VerbalizeIt is just one of many new language-interpretation services to recently secure a foothold in the United States's $37 billion translation industry. The company (and other person-to-person services) share the space with automatic translation software (or statistical machine programming); person-to-person is most favored for business users due to its lower margin of error, and because individual interpreters can offer guidance on any conversational idioms and street directions that could prove tricky if misinterpreted. (VerbalizeIt takes this one step further by regularly quizzing its translators on geography.) Automatic apps and programs, with their less fluid but usually coherent results and broader vocabulary, are the most popular option for leisure travelers; Google Translate and iTranslate are the leaders in this field, not least because they are free and include voice-recognition options.

Machine translation is not a new endeavor—Google offered its first translation service, of eight languages to and from English, in 2001. Accuracy was poor and remained so for many years. However, Google Translate has improved dramatically in the past few years and currently supports 80 languages, from Afrikaans to Zulu. This is due to the slow-build nature of statistical databases, which provide the most common translation option for inputted words, explains Google Communications Manager Roya Soleimani.

"We use millions of documents that exist on the Web and translations of those documents. So, for example, the word dog appears hundreds of thousands of times and, in a translation of those same documents, the word is perro [in Spanish]," says Soleimani. "Over time, the translate functionality has improved so much because it's feeding more information into the machine, and it's learning as we go."

Microsoft and Google both announced recently that they're a few years from developing universal, real-time translation software; Microsoft partnered with Skype and demoed an interpretive language software in October that greatly improved the lag time of its Microsoft Translator predecessor. Google is even more advanced in the realm of simultaneous translation, and spurred on the discussion last fall when it acquired the popular app Word Lens. The program, which was called "mind-blowing" by the weblog Lifehacker when it debuted in 2010, allows users to train their smartphone camera on foreign text and see real-time translation via text replacement on their screen. Word Lens is a streamlined advancement on Google's current camera translation feature for Android, which allows users to take a cameraphone photo of text and highlight words for translation. The company is planning to integrate Word Lens and Google Translate next year.

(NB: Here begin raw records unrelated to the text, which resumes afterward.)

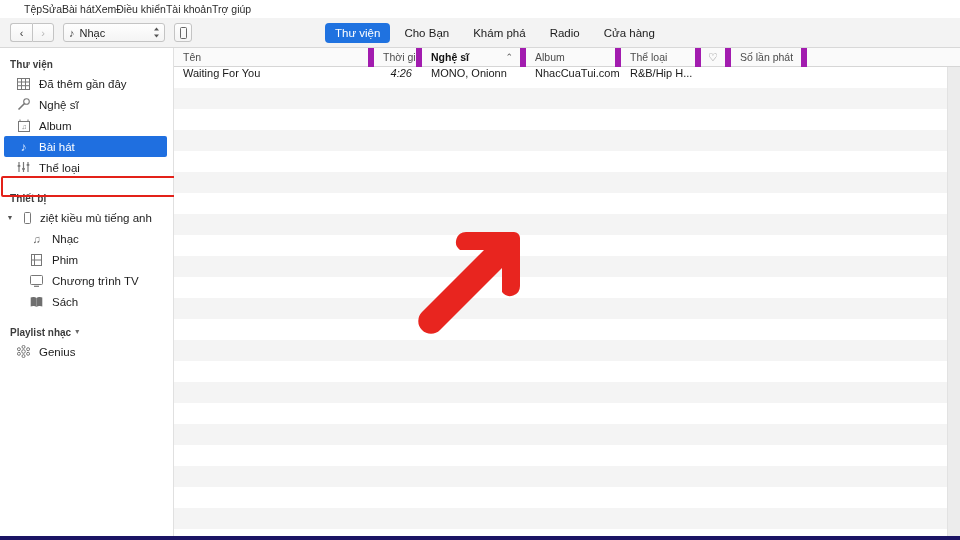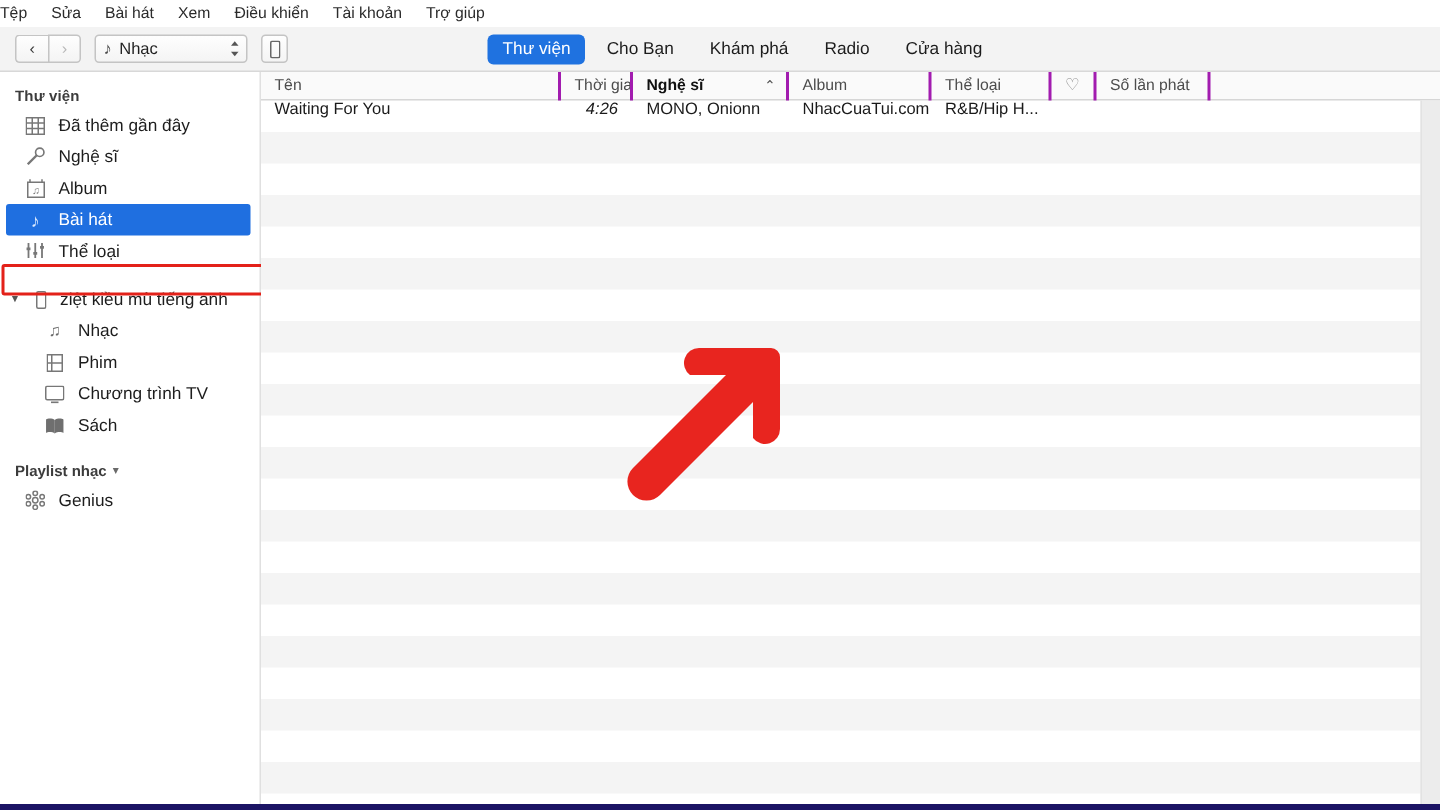--- a/index.html
+++ b/index.html
@@ -10,22 +10,21 @@
     overflow: hidden;
   }
   #app { position: relative; width: 960px; height: 540px; }
 
   
   .menubar {
     height: 18px;
     background: #ffffff;
     display: flex;
     align-items: center;
-    padding-left: 0;
-    gap: 16px;
+    padding-left: 24px;
   }
   .menu-item {
     font-size: 10.5px;
     color: #2b2b2b;
     white-space: nowrap;
     cursor: default;
   }
 
   
   .toolbar {
@@ -130,21 +129,21 @@
   
   .main { flex: 1; position: relative; background: #ffffff; overflow: hidden; }
   .thead {
     display: flex; height: 19px;
     background: #fafafa;
     border-bottom: 1px solid #d6d6d6;
     align-items: center;
   }
   .th {
     font-size: 10.5px; color: #4c4c4c;
-    border-right: 2px solid #a21caf;
+    border-right: 6px solid #a21caf;
     height: 19px; line-height: 19px;
     padding-left: 9px;
     overflow: hidden; white-space: nowrap;
     position: relative;
   }
   .th.sorted { color: #111; font-weight: bold; }
   .th .caret {
     position: absolute; right: 7px; top: 0;
     font-size: 9px; color: #555; font-weight: normal;
   }
@@ -278,20 +277,21 @@
               <rect x="0.7" y="4" width="2.6" height="1.8" fill="#777"></rect>
               <rect x="5.2" y="7" width="2.6" height="1.8" fill="#777"></rect>
               <rect x="9.7" y="3" width="2.6" height="1.8" fill="#777"></rect>
             </svg>
         </span>
         <span class="txt">Thể loại</span>
       </div>
 
       <div style="height:11px;"></div>
 
+      <div class="sb-head">Thiết bị</div>
 
       <div class="sb-item sb-device">
         <span class="tri">▼</span>
         <span class="ic">
           <svg width="7" height="12" viewBox="0 0 7 12">
               <rect x="0.5" y="0.5" width="6" height="11" rx="1" fill="none" stroke="#777"></rect>
             </svg>
         </span>
         <span class="txt">ziệt kiều mù tiếng anh</span>
       </div>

Translation services are now dependable travel tools for many, instead of the sometimes-accurate, sometimes-not Web contrivances they were a decade ago. In large part, this is due simply to the large number of resources committed to making translation work. VerbalizeIt, for example, employs 21,000 interpreters/translators around the world who collectively speak 150 languages, and Google processes over 1 billion translations a day. Such globalization also means new employment nationally; the Bureau of Labor Statistics projected 46 percent job growth for translators and interpreters by 2022.

Soleimani said that the life benefits of such translation services are both immediate and more experiential. "If you're traveling and have a peanut allergy, and for you it's life or death, you can ask your waitress if your dish has peanuts," she said. She added that these new developments also promote "the ability to keep yourself engaged [abroad], to interact with the local community, to get more immersed. It's a very exciting time."